Une étude du Centre pour le dialogue politique (CPD) montre qu'il existe de nettes différences entre les sexes en ce qui concerne la capacité à utiliser différentes machines, les travailleurs masculins étant plus nombreux à pouvoir utiliser plusieurs machines en raison de leur accès à l'éducation et à la formation technique.

"En fait, en ce qui concerne GEAR en particulier, le fait de doter les travailleuses de compétences non techniques essentielles pour gérer des lignes de 25 à 35 opérateurs en tant que superviseur de ligne permet d'acquérir des compétences transférables et de préparer les femmes à d'autres types de postes de direction. Cela complète les connaissances techniques qu'elles acquièrent dans le cadre de la formation aux "compétences de base", ce qui aide les femmes à mieux résister aux pertes d'emploi résultant de l'automatisation, de la restructuration et des impacts du COVID-19 sur les chaînes de valeur mondiales du secteur du textile et de l'habillement", explique Nabeera Rahman, responsable du programme GEAR pour la SFI.

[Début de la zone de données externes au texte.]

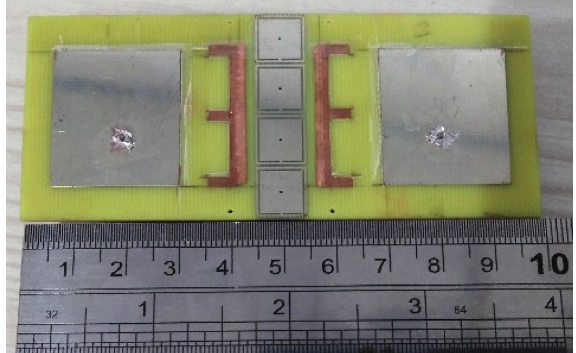
Figure 11: Photograph of the fabricated prototype.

"C'est le bon moment pour GEAR et Better Work Bangladesh d'intégrer les outils et les techniques nécessaires à l'automatisation future et à l'amélioration des compétences de la main-d'œuvre", déclare Mohammad Shamsul Hoque, conseiller en entreprise de Better Work Bangladesh et superviseur de GEAR. "C'est essentiel pour la progression de la carrière des femmes dans le secteur. Lorsque des femmes comme Mitu progressent dans leur carrière, leurs salaires augmentent, leur vie s'améliore et, par ricochet, le niveau de vie de leur famille s'améliore également."

Mitu est d'accord.

"Je suis devenue beaucoup plus sûre de moi grâce à la formation de GEAR et à ses pratiques de suivi. Je pense que GEAR continuera à ouvrir la voie à la progression de la carrière des femmes, même et surtout dans le cadre de l'automatisation future de notre travail."